The fall comes after a month-on-month 1.4% decrease in June and follows seven consecutive months of growth in the industry, according to the Office for National Statistics.

It says that the July decline is solely due to a fall in repair and maintenance work, which slipped by 2.6%, while new work saw a slight increase of 0.3% in the month.

At the sector level, the main contributors to the July decrease were public housing new work, which slumped by 13.1%, public and private housing repair, down by 8%, and maintenance work, which fell by 2.6%.

The government data body says across a broader view, construction output lifted by 1.4% in the three months to July.

This came solely from an increase in new work, up by 2.7%, as repair and maintenance saw a slight decrease of 0.7%. It is the ninth consecutive period of growth in the three-month-on-three-month series, but the slowest rate of growth since the three months to December 2021, which lifted by 1%.

The figures come as the ONS also reports that the UK economy grew by a smaller-than-expected 0.2% in July, after the country’s dominant services sector lifted by 0.4%. Economists had expected overall gross domestic product growth of 0.4% in July.
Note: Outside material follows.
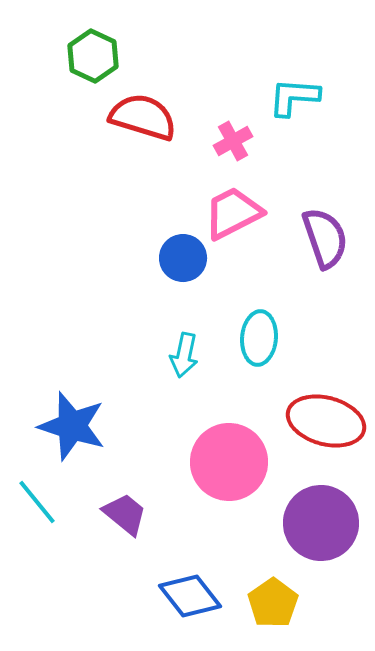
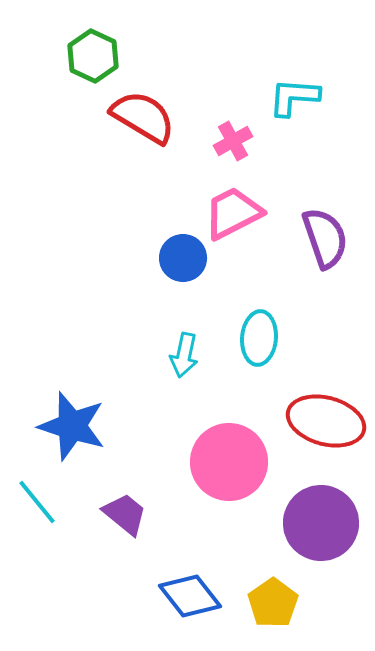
red semicircle: rotated 14 degrees clockwise
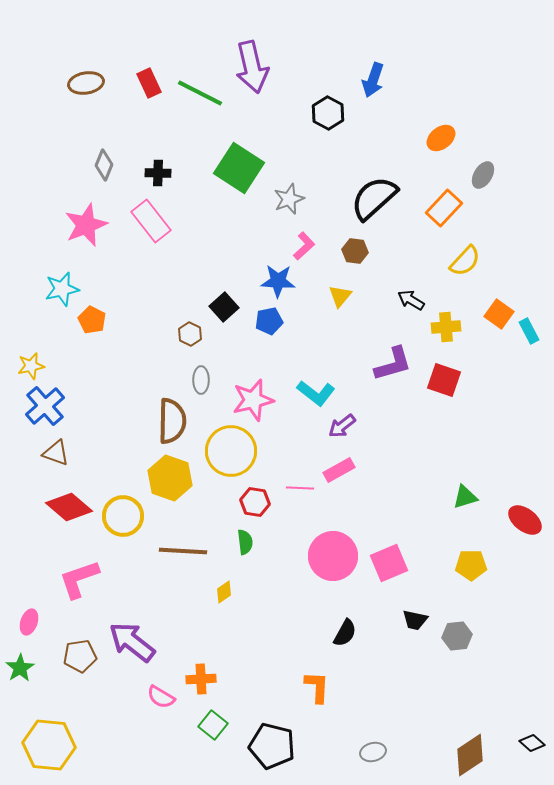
McBains managing director Clive Docwra says: “July’s decrease in output in part reflects falling demand because of increasing cost of living pressures, and uncertainty over the UK economic policy given the contest over who would become the next Prime Minister.
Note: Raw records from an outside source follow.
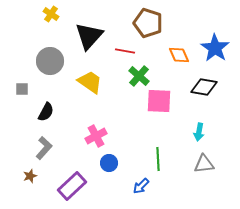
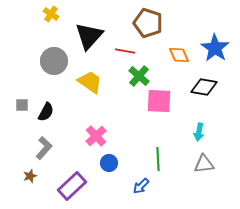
gray circle: moved 4 px right
gray square: moved 16 px down
pink cross: rotated 15 degrees counterclockwise
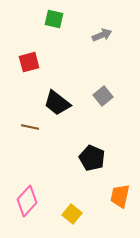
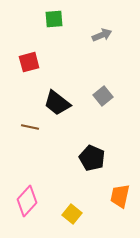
green square: rotated 18 degrees counterclockwise
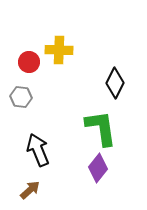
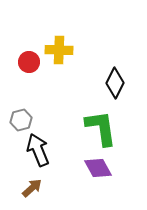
gray hexagon: moved 23 px down; rotated 20 degrees counterclockwise
purple diamond: rotated 68 degrees counterclockwise
brown arrow: moved 2 px right, 2 px up
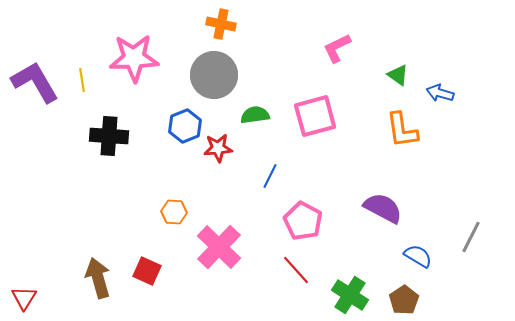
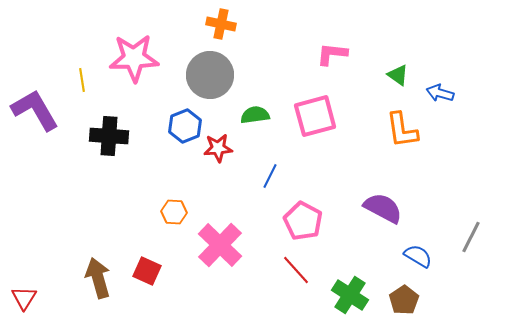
pink L-shape: moved 5 px left, 6 px down; rotated 32 degrees clockwise
gray circle: moved 4 px left
purple L-shape: moved 28 px down
pink cross: moved 1 px right, 2 px up
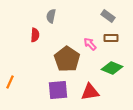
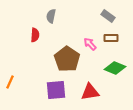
green diamond: moved 3 px right
purple square: moved 2 px left
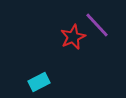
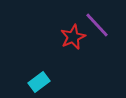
cyan rectangle: rotated 10 degrees counterclockwise
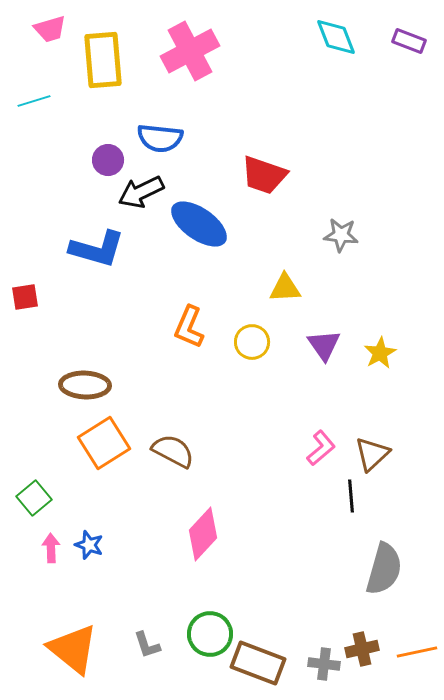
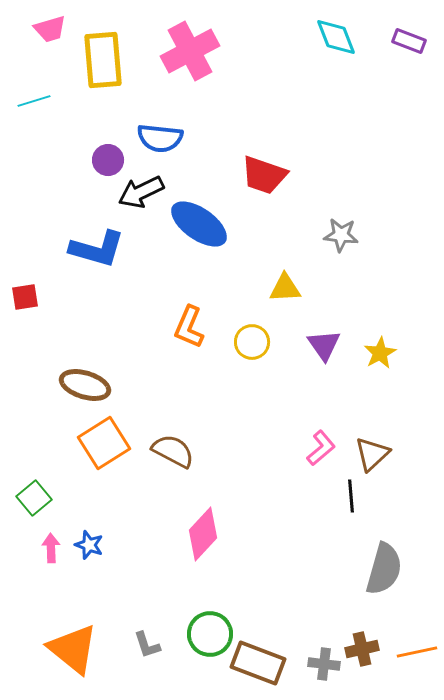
brown ellipse: rotated 15 degrees clockwise
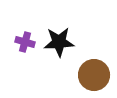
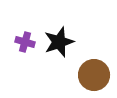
black star: rotated 16 degrees counterclockwise
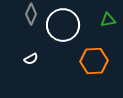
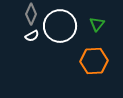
green triangle: moved 11 px left, 4 px down; rotated 42 degrees counterclockwise
white circle: moved 3 px left, 1 px down
white semicircle: moved 1 px right, 23 px up
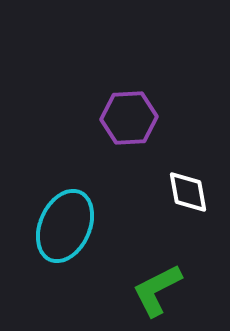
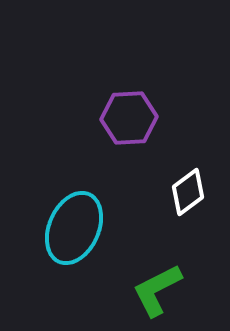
white diamond: rotated 63 degrees clockwise
cyan ellipse: moved 9 px right, 2 px down
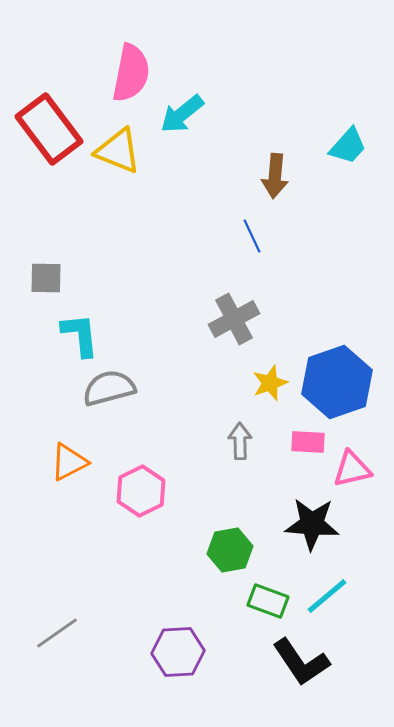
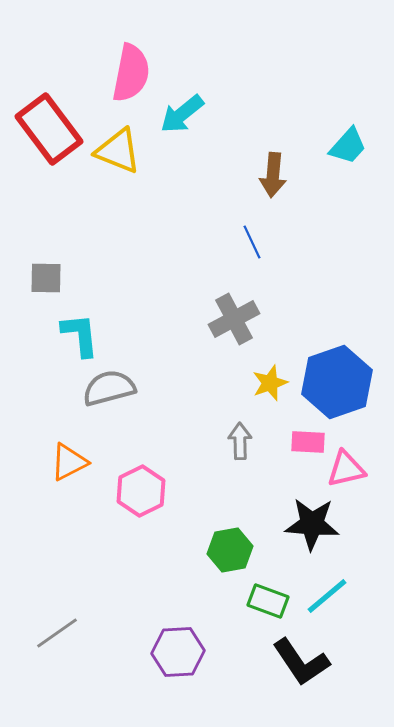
brown arrow: moved 2 px left, 1 px up
blue line: moved 6 px down
pink triangle: moved 6 px left
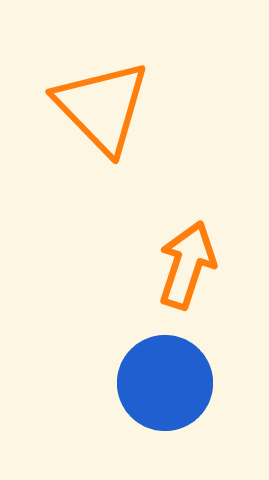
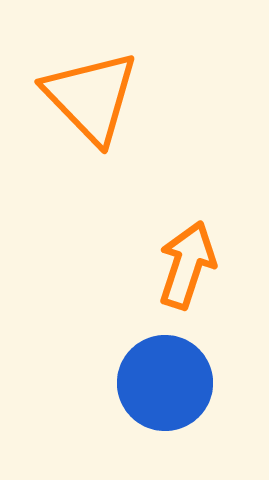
orange triangle: moved 11 px left, 10 px up
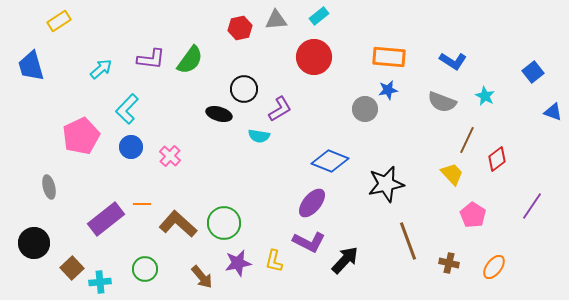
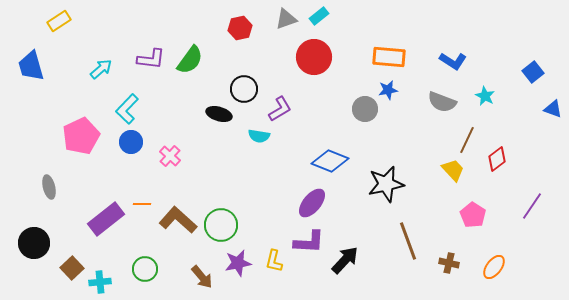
gray triangle at (276, 20): moved 10 px right, 1 px up; rotated 15 degrees counterclockwise
blue triangle at (553, 112): moved 3 px up
blue circle at (131, 147): moved 5 px up
yellow trapezoid at (452, 174): moved 1 px right, 4 px up
green circle at (224, 223): moved 3 px left, 2 px down
brown L-shape at (178, 224): moved 4 px up
purple L-shape at (309, 242): rotated 24 degrees counterclockwise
“It has meant many clients – from households considering low-scale home improvements to investors and developers contemplating major new projects – held off committing investment.

“Supply bottlenecks are also continuing to impact, especially with materials coming from China being affected by the partial or full lockdowns in dozens of Chinese cities.

“The effect of Russia’s invasion of Ukraine is also starting to bite harder. Many construction firms were protected from the increases in energy and material prices because they used forward contracts for energy and to pre-purchase materials and products where possible, but that has merely delayed pressures that are now being felt more intensely.

“To ease the energy crisis, the construction sector would have liked to see the Truss administration support a major home insulation programme, which would not only help fix Britain’s leaky and energy-inefficient homes and help cut bills, but also provide work for smaller construction firms who are in particular feeling the pinch at present.”